Chapter 12: Progressive Dehumanization: The Comfortable Concentration Camp
Friedan discusses the fact that many children have lost interest in life or emotional growth. She attributes the change to the mother's lack of self, a side effect of the feminine mystique. When the mother lacks a self, she is dehumanized and tries to regain her human self through her husband and children. In the process, the children lose their own identities and become dehumanized. Friedan compares housewives to the dehumanized occupants of Hitler's concentration camps during World War II.
Chapter 13: The Forfeited Self
Friedan says that the problem that has no name is caused by trying to force American women to adhere to the feminine mystique—an ideal that goes against their natural, human need to grow. She discusses the human hierarchy of needs and notes that women have been trapped at the basic, physiological level, forced to find their identity through their sexual role alone. Friedan says that women need meaningful work just as men do to achieve self-actualization, the highest level on the hierarchy of needs.

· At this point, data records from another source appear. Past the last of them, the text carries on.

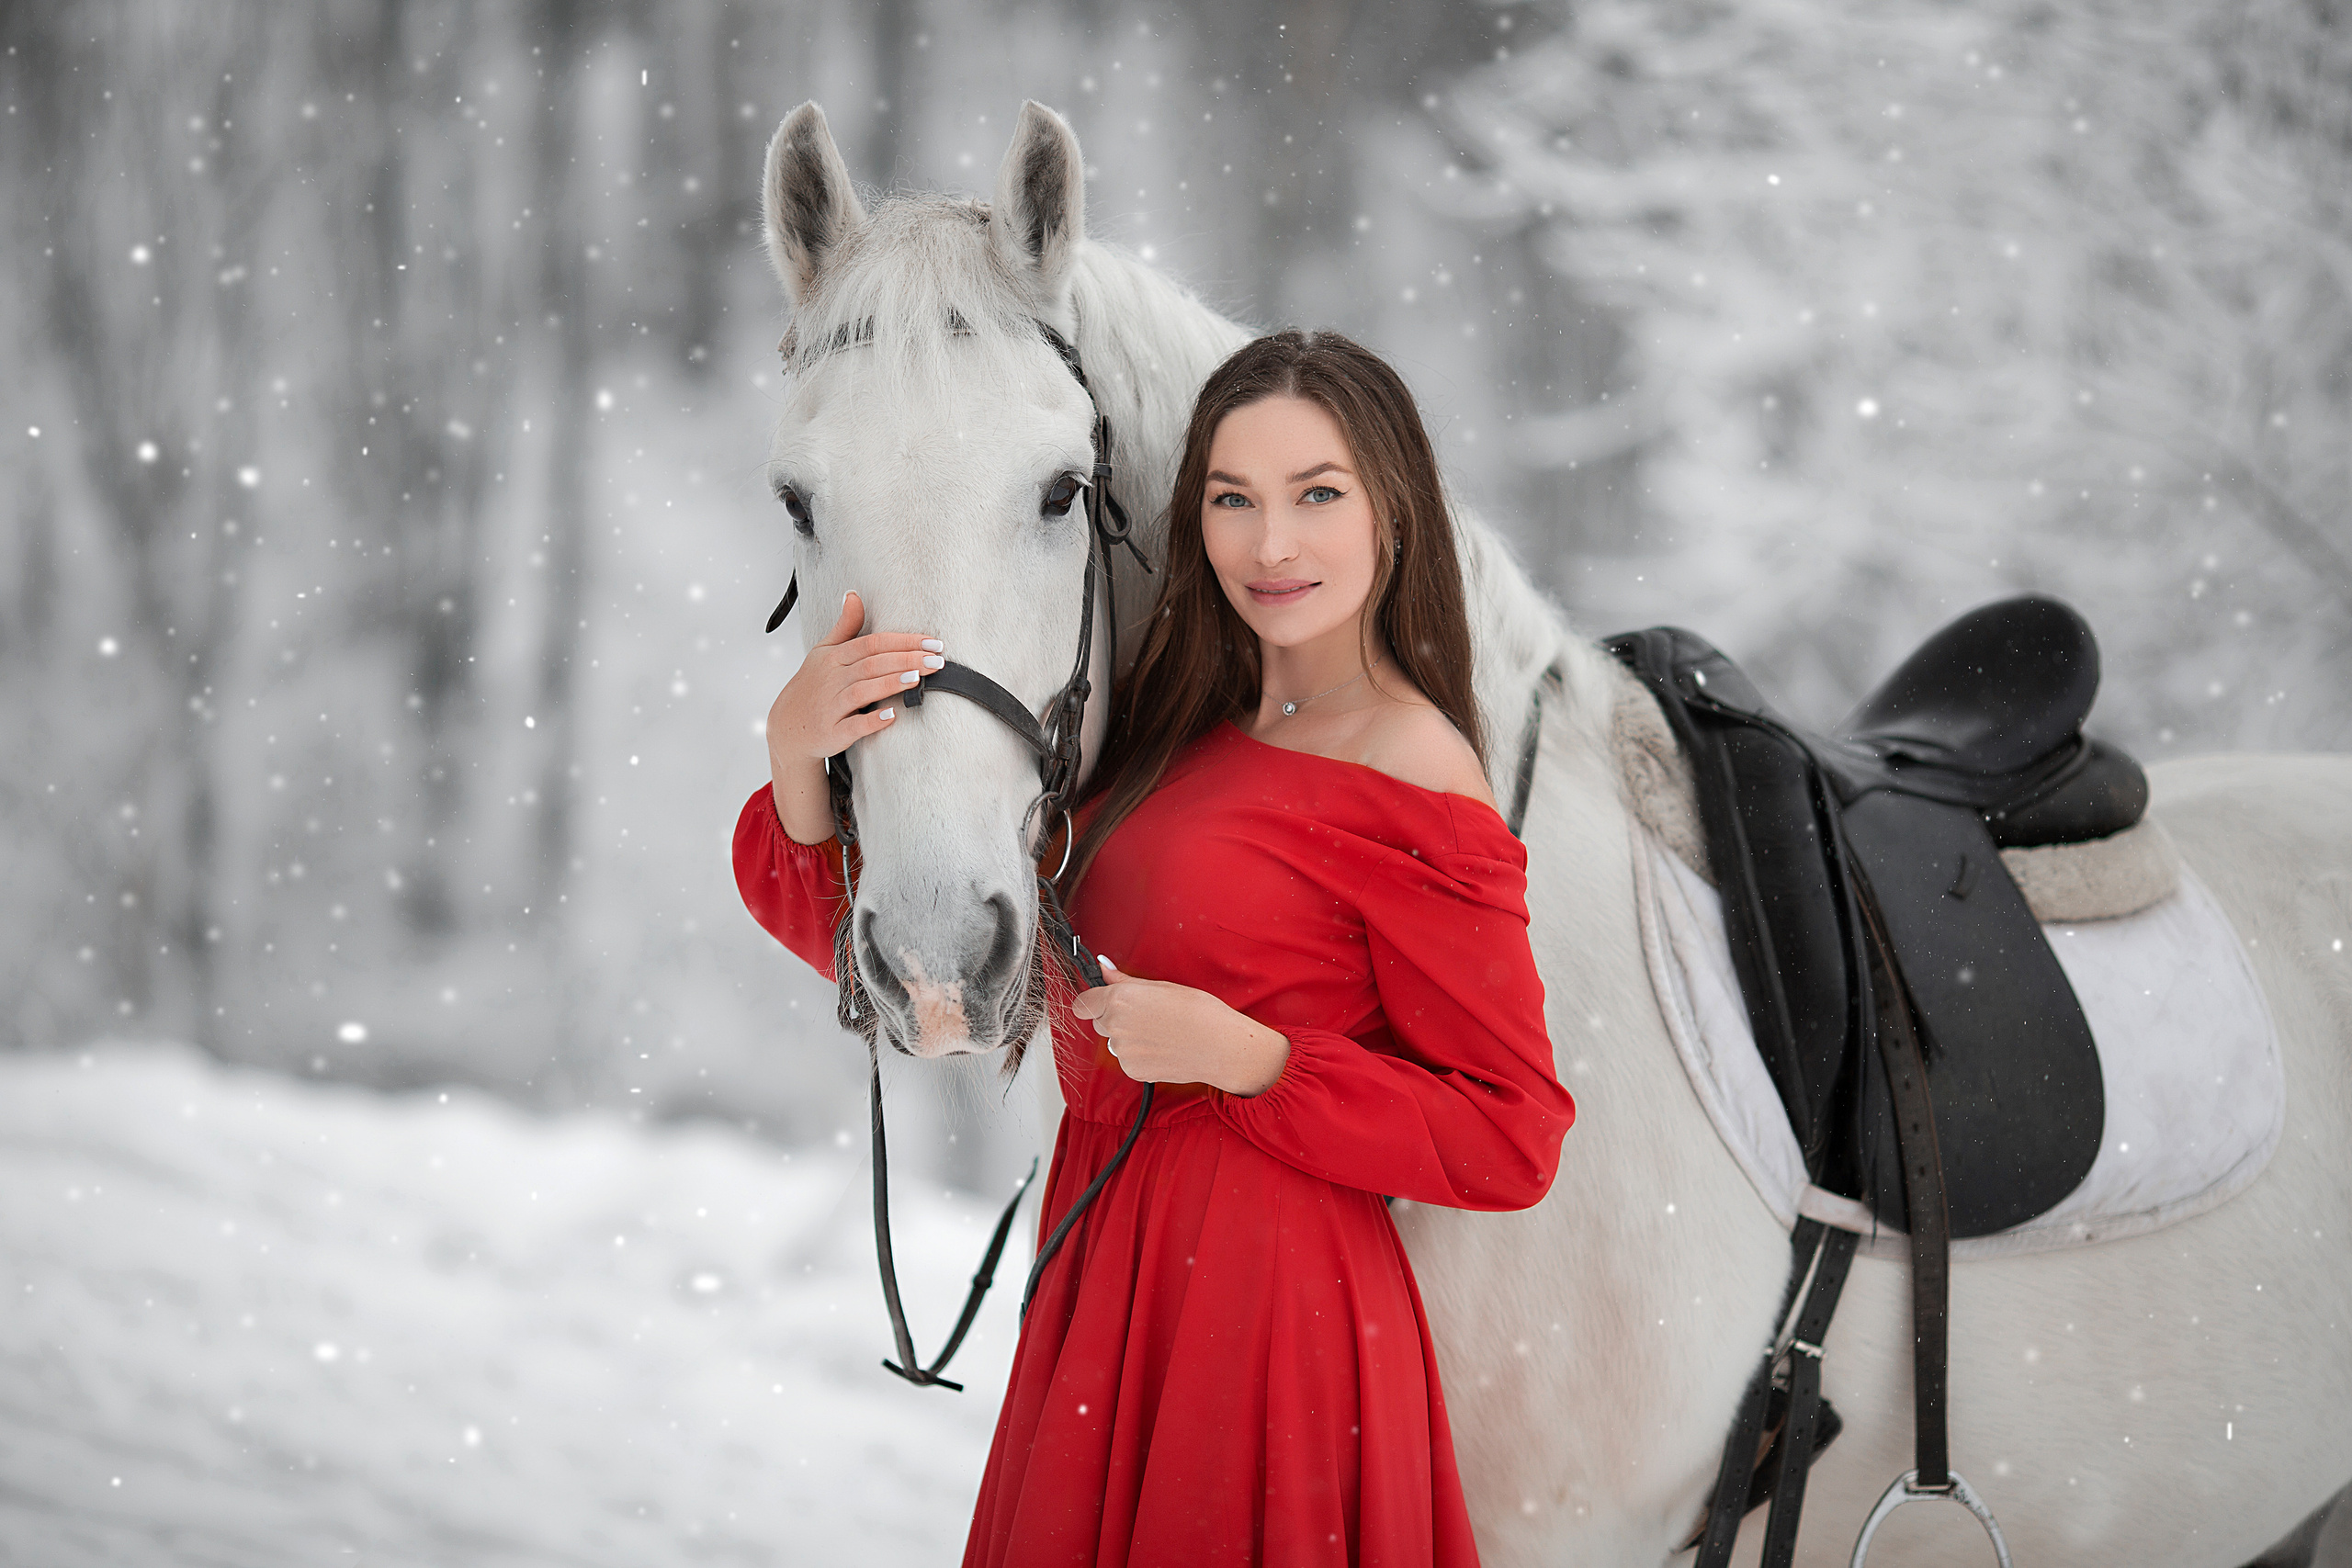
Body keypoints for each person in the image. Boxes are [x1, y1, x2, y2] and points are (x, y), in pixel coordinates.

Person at [734, 330, 1572, 1566]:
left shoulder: (1414, 767)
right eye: (1234, 500)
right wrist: (798, 745)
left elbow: (1512, 1133)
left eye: (1317, 496)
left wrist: (1259, 1061)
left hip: (1271, 1309)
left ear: (1391, 510)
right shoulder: (1174, 727)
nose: (1271, 544)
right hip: (1107, 1270)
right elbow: (927, 964)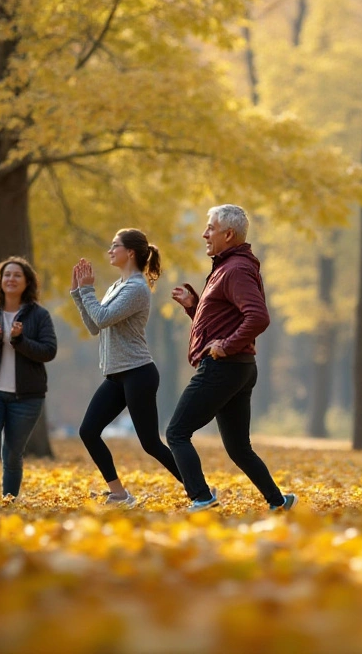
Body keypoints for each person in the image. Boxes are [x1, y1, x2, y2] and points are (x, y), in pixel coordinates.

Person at [167, 205, 296, 512]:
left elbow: (258, 317)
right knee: (239, 447)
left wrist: (226, 344)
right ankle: (279, 502)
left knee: (176, 432)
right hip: (238, 368)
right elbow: (224, 318)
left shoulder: (235, 268)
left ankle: (200, 496)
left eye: (210, 228)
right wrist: (194, 305)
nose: (204, 233)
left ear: (228, 234)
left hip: (224, 368)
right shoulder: (227, 267)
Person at [71, 229, 183, 507]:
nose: (110, 250)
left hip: (138, 372)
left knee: (150, 443)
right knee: (88, 431)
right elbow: (95, 326)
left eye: (115, 246)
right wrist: (77, 293)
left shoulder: (136, 288)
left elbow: (104, 316)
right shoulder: (115, 287)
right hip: (116, 375)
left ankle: (201, 489)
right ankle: (119, 494)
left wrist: (86, 290)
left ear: (130, 252)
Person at [0, 256, 58, 499]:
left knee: (12, 454)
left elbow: (49, 351)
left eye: (17, 275)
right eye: (7, 274)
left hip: (27, 398)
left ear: (27, 282)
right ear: (0, 280)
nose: (11, 279)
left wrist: (20, 340)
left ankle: (9, 502)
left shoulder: (39, 316)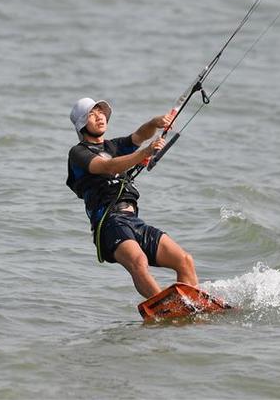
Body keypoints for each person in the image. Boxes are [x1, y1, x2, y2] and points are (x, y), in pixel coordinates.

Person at [66, 97, 198, 299]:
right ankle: (165, 308)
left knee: (185, 260)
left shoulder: (114, 146)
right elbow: (107, 167)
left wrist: (155, 122)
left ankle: (191, 306)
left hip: (133, 221)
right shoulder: (78, 153)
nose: (99, 116)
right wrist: (145, 152)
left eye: (101, 112)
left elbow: (138, 136)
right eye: (91, 114)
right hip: (108, 223)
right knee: (138, 261)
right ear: (82, 124)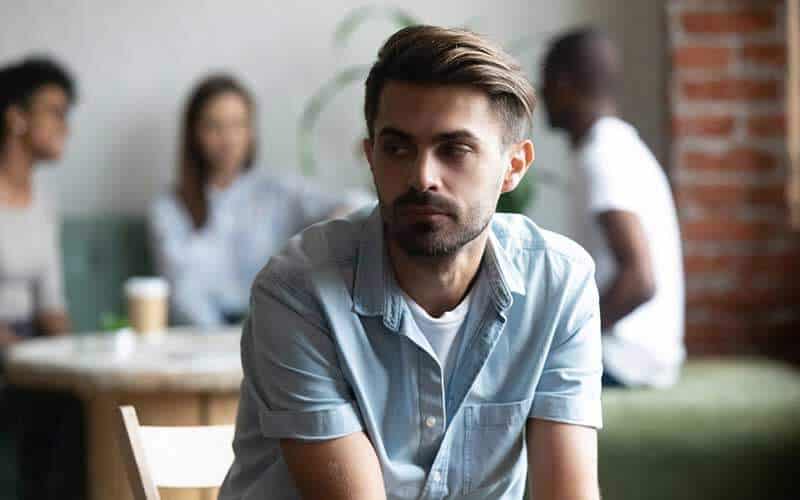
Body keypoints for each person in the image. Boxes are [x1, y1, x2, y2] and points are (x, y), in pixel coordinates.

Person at [220, 26, 602, 500]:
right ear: (371, 156)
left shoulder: (559, 284)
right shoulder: (299, 291)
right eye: (398, 148)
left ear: (514, 167)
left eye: (454, 149)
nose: (422, 177)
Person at [149, 74, 368, 328]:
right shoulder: (169, 209)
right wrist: (225, 340)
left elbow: (360, 204)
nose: (227, 139)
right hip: (202, 339)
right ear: (194, 133)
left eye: (237, 125)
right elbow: (182, 294)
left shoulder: (278, 191)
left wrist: (336, 224)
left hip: (272, 330)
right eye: (214, 126)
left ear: (250, 131)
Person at [541, 28, 685, 388]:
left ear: (562, 84)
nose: (541, 95)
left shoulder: (602, 155)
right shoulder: (617, 146)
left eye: (544, 83)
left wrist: (564, 341)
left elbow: (640, 280)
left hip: (624, 358)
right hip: (644, 356)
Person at [0, 56, 85, 500]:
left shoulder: (42, 204)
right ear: (15, 117)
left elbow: (51, 305)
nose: (65, 127)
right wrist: (26, 358)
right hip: (7, 350)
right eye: (55, 112)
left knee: (83, 402)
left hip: (29, 348)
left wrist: (77, 357)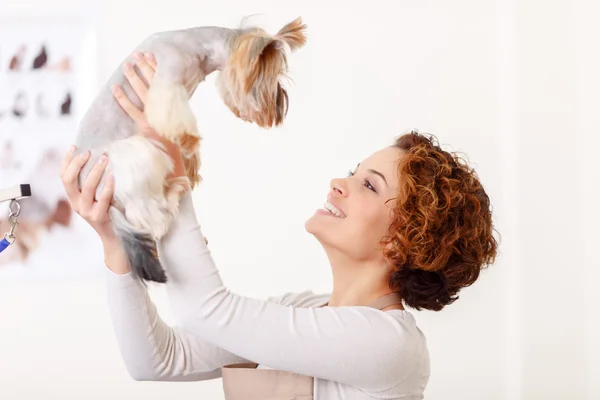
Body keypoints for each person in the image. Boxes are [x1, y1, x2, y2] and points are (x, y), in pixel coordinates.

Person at [60, 53, 498, 400]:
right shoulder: (303, 309)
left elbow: (207, 310)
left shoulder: (389, 345)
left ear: (405, 239)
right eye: (354, 171)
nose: (338, 183)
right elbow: (157, 361)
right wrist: (116, 246)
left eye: (368, 184)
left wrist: (172, 172)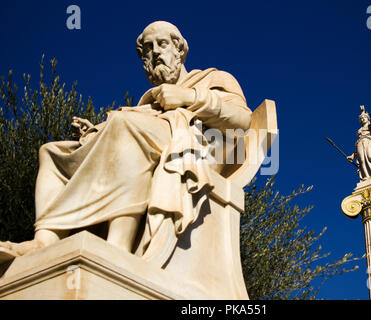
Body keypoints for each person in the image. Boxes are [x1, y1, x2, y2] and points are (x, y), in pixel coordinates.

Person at [0, 21, 252, 261]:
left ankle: (118, 244)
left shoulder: (213, 79)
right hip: (152, 135)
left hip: (189, 145)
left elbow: (242, 120)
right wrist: (95, 132)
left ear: (180, 50)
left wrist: (188, 97)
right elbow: (140, 121)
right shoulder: (148, 102)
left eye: (162, 44)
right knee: (53, 153)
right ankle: (45, 239)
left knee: (125, 128)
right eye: (148, 50)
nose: (154, 53)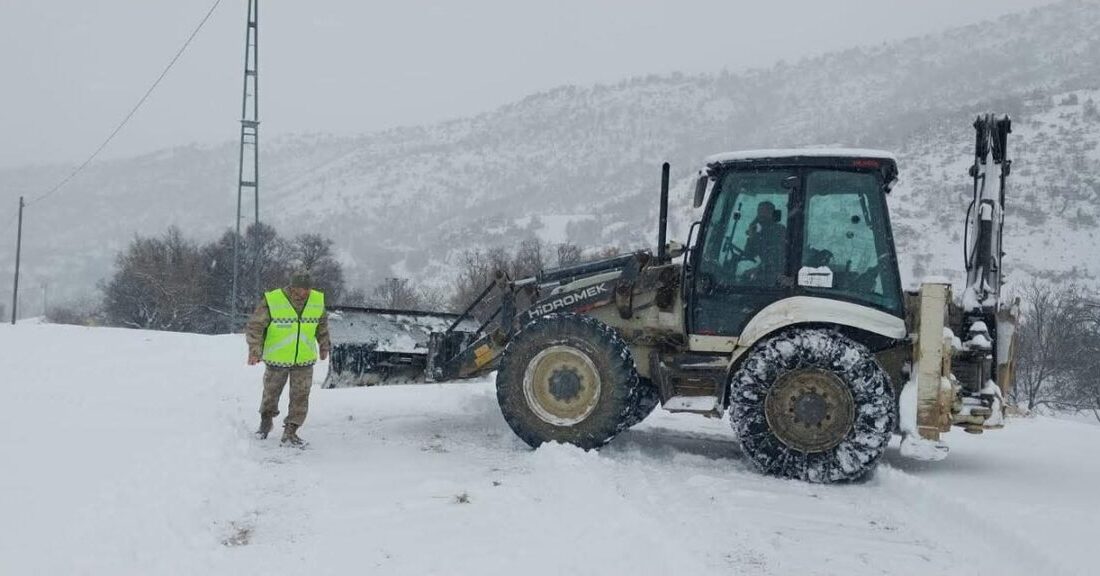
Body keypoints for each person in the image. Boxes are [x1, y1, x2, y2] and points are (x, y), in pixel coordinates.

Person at [245, 270, 330, 446]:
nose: (306, 292)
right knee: (271, 394)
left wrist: (324, 345)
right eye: (302, 288)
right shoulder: (273, 300)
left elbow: (322, 325)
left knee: (301, 396)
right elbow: (256, 326)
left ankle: (291, 431)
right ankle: (266, 422)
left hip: (304, 359)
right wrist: (254, 350)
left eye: (308, 288)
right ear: (292, 287)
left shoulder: (316, 300)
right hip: (277, 358)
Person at [742, 200, 788, 286]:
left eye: (765, 212)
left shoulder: (779, 231)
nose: (761, 215)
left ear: (772, 214)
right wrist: (752, 236)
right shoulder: (761, 233)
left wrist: (758, 270)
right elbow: (749, 254)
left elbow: (774, 260)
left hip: (779, 276)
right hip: (768, 272)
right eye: (759, 212)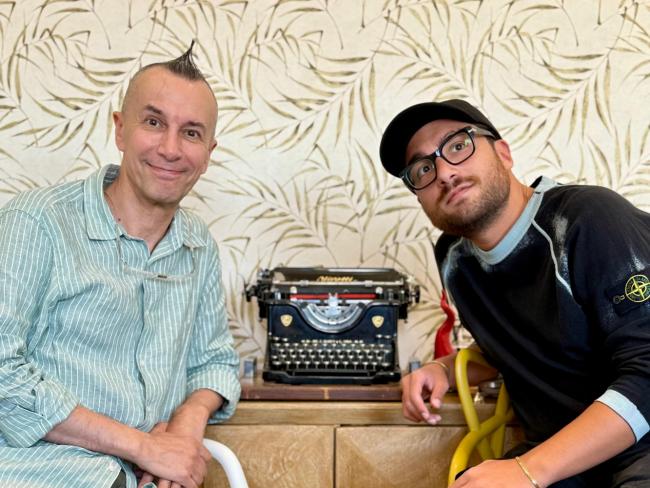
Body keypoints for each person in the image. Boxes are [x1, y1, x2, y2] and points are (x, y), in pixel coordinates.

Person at [0, 44, 240, 488]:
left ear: (208, 152)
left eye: (191, 133)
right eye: (154, 123)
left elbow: (215, 361)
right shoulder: (35, 222)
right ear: (120, 129)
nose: (170, 148)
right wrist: (142, 447)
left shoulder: (198, 244)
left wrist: (186, 427)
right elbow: (2, 374)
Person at [379, 99, 650, 487]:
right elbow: (527, 347)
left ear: (503, 154)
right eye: (422, 168)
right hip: (565, 460)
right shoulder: (455, 260)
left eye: (458, 146)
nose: (444, 173)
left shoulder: (588, 219)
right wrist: (444, 369)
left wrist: (529, 469)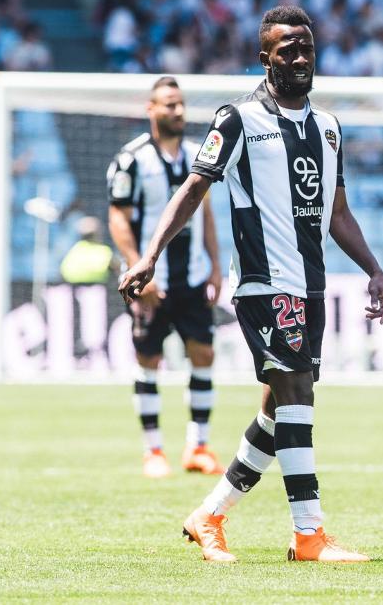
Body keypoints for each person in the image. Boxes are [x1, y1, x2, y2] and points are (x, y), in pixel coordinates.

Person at [119, 6, 383, 562]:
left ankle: (209, 515)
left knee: (278, 410)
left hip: (310, 287)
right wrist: (150, 255)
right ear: (264, 58)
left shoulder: (329, 129)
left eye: (305, 47)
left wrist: (373, 269)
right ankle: (308, 534)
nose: (298, 57)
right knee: (297, 395)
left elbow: (338, 212)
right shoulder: (238, 121)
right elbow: (195, 189)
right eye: (286, 48)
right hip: (265, 285)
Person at [108, 75, 224, 479]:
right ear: (151, 109)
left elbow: (204, 212)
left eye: (180, 104)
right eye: (168, 104)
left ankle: (199, 446)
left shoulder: (198, 154)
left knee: (204, 354)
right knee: (148, 359)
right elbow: (118, 218)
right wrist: (140, 266)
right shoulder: (131, 158)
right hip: (150, 282)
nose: (177, 110)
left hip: (192, 277)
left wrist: (214, 264)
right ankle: (153, 450)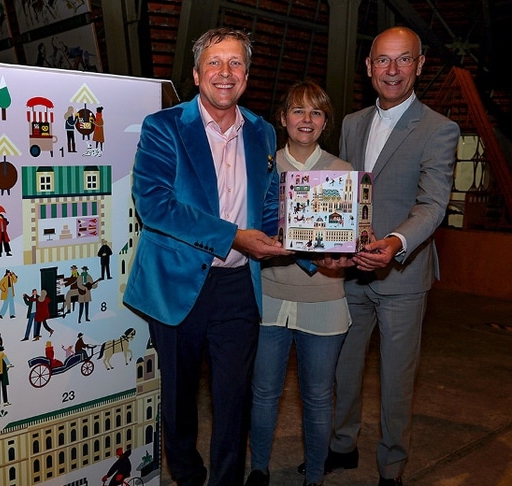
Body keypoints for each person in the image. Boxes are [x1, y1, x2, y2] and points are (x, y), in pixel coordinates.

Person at [123, 27, 290, 486]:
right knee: (178, 402)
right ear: (197, 74)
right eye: (215, 63)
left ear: (247, 76)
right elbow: (155, 204)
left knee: (233, 400)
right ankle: (188, 476)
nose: (225, 72)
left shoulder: (261, 132)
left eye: (236, 63)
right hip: (178, 285)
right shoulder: (165, 127)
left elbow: (270, 204)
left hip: (239, 287)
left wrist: (315, 247)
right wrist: (234, 236)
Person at [306, 27, 460, 486]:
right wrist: (330, 246)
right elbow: (345, 197)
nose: (392, 71)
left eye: (404, 60)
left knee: (396, 381)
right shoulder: (352, 124)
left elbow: (433, 204)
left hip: (403, 277)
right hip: (352, 274)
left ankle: (392, 467)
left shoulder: (439, 129)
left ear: (420, 65)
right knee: (343, 369)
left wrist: (394, 244)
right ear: (369, 67)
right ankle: (342, 446)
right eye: (383, 61)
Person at [245, 81, 352, 486]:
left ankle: (316, 477)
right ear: (283, 118)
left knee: (319, 397)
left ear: (325, 122)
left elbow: (351, 238)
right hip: (269, 295)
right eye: (298, 111)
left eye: (316, 113)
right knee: (264, 393)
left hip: (324, 299)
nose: (306, 120)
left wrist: (348, 248)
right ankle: (258, 469)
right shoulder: (262, 167)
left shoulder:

Chapter 14: A New Life Plan for Women
Friedan discusses several case studies of women who have begun to go against the feminine mystique. She also advocates a new life plan for her women readers, including not viewing housework as a career; not trying to find total fulfillment through marriage and motherhood alone; and finding meaningful work that uses the woman's full mental capacity. She discusses the conflicts that many women will face in this journey to self-actualization, including their own fears and resistance from others. For each conflict, Friedan offers examples of women who have overcome it. Friedan promotes education as the ultimate method by which American women can avoid becoming trapped in the feminine mystique; calls for a drastic rethinking of what it means to be feminine; and offers several educational and occupational suggestions.